All Lives Don’t Matter, Including Mine Apparently

(Note: The Warroad Pioneer edited out the man’s name when they published this piece, but I see no need to here.)

If you’re not on the various social media platforms, you may not understand how much our national political conversation has devolved. It’s turned into a rotting, stinking cesspool of hate and vitriol, the likes of which I’ve never experienced anywhere else in my 42 years.

Let me give you an example.

There is a man in Warroad, a Mr. Brad Heddan (whom I’ve never met), who wants me dead.

I’ll get to his exact words in a minute, but in a nutshell, he hopes I will die because I believe black lives matter and that whites need to stop saying All Lives Matter.

I defend the concept and the organization Black Lives Matter because as history shows, movements like it are critically important to improving the circumstances for the most ill-treated people in our country.

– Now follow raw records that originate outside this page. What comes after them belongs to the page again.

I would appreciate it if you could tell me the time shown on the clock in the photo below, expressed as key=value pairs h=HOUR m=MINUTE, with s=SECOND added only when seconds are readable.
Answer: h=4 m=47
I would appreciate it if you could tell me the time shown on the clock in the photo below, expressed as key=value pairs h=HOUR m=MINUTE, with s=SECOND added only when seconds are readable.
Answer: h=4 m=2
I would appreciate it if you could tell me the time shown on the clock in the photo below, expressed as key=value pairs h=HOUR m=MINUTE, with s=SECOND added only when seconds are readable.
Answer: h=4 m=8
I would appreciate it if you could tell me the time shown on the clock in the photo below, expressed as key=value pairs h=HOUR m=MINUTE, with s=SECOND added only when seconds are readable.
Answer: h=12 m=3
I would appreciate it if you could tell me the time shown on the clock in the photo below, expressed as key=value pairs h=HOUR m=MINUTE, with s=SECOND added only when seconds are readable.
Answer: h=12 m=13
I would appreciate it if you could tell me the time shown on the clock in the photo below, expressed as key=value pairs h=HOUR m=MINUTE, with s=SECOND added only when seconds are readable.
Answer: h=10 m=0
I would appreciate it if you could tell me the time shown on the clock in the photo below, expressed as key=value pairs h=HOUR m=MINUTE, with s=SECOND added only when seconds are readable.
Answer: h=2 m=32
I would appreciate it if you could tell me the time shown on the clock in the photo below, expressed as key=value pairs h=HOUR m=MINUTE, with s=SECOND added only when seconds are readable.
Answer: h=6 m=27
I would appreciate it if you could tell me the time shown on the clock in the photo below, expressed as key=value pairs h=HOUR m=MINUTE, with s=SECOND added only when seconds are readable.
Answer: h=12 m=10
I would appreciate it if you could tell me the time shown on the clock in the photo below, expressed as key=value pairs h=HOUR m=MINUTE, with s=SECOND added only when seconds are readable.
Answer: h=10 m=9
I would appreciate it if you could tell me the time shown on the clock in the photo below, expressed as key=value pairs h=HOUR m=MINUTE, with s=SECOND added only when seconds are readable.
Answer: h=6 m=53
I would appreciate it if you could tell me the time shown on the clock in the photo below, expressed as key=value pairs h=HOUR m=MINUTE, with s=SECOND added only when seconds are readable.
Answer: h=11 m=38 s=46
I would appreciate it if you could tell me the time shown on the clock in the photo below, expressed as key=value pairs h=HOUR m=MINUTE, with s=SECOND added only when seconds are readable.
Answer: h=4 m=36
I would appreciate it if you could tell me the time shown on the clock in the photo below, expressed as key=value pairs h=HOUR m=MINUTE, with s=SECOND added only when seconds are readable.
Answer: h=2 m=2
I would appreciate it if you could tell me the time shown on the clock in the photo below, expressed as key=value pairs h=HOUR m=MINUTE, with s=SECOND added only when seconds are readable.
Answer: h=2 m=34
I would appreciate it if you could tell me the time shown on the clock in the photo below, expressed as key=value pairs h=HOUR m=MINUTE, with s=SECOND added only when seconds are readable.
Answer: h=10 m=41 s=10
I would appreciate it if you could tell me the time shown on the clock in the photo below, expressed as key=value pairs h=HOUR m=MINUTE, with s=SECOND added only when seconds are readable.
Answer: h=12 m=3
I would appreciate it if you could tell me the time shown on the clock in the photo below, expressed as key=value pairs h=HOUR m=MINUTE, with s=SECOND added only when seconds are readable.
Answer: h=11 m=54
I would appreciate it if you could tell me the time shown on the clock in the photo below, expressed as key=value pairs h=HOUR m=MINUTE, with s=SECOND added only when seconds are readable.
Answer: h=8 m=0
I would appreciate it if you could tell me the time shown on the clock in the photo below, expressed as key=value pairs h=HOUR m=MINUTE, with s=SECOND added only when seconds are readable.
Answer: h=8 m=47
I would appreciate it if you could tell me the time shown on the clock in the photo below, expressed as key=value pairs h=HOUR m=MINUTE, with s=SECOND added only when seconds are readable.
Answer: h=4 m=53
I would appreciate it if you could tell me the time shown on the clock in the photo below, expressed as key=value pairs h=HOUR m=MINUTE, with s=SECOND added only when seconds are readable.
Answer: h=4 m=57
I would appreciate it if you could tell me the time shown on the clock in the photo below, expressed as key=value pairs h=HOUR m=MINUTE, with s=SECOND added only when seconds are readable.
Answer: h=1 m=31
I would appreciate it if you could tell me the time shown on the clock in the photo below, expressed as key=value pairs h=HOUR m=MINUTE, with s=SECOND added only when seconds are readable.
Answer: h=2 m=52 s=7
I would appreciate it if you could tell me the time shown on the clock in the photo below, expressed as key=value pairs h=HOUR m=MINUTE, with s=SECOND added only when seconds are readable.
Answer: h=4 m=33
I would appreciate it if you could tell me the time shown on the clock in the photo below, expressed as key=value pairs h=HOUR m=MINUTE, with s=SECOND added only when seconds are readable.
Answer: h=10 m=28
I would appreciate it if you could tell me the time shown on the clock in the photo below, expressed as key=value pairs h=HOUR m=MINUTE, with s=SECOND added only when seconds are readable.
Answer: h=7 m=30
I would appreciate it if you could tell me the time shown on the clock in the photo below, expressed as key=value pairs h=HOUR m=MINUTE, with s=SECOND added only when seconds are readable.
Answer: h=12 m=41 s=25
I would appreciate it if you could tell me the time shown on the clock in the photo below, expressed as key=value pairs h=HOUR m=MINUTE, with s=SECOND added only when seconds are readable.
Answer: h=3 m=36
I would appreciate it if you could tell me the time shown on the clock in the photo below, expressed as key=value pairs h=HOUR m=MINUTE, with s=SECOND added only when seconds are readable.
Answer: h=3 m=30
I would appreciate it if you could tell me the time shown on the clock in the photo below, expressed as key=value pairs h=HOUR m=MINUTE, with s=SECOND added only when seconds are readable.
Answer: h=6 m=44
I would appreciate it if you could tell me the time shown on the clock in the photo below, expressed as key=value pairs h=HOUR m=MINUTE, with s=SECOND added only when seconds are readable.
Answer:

I believe we should all remember how people of color were treated in the past and we should all be paying attention to how they are treated right now. I also believe that every single one of us should step up loudly when we witness any mistreatment. White people especially, in our safe and comfortable privilege, have a moral and social responsibility to put our necks on the line to defend the rights of non-whites. This is what I believe and no amount of all lives mattering rhetorical idealism will convince me otherwise.

Back to the social media exchange:

On a post about the real and provable racial inequalities in our justice system, a woman commented simply, “BLM.” This man, this Brad Heddan, who appears to be a member of the Warroad community, responded to her, saying “All Lives Matter…there.. fixed it for you..”

Then I chimed in. When I witness a white person retorting that All Lives Matter, I can no longer sit silent. Of course, we would love to live in a world where all lives do indeed matter, but the fact is we don’t. All lives don’t matter. According to our social and economic structures, our criminal justice system, and our national conversation at the moment, black lives barely matter. Indigenous lives barely matter. Non-Christian lives and their rights to live and worship in peace barely matter as compared to the lives and rights of Christians. We see it again and again when cops kill innocent people and go unpunished, when white women call the police on black people simply because they are “uncomfortable”, when people of color are incarcerated at higher rates and with harsher sentences than whites for committing the exact same crimes, when the rate of missing and murdered indigenous women reaches epidemic proportions before anyone of authority takes notice, when people practicing other religions aren’t safe in their own places of worship, when Christian-only beliefs are pushed through to legislation, when the dignity and safety of LGBTQ people and non-binary gendered people are compromised as their rights are slowly and systematically stripped away, even over something as simple as where they are allowed to use the bathroom.

No, all lives do not matter.

And so, when a movement springs up as a result of the murder of innocent black lives, and whites go around denying the importance of that movement and the importance of black lives by spouting that All Lives Matter, I can’t sit still. I can’t be silent. I can’t let it pass. In the heat of the social moment, I responded to Mr. Brad Heddan’s comment, writing:

“We already know white lives matter. They’ve always mattered more than anyone else’s. The time has come for whites to recognize that and quit basking in their privilege. BLACK LIVES MATTER!”

To which Brad responded:

“Kellie Knight I didnt say “white lives matter”…

i said “all lives matter”

funny you saw “white” in that….you and ppl like you are dividing this country and destroying it from within..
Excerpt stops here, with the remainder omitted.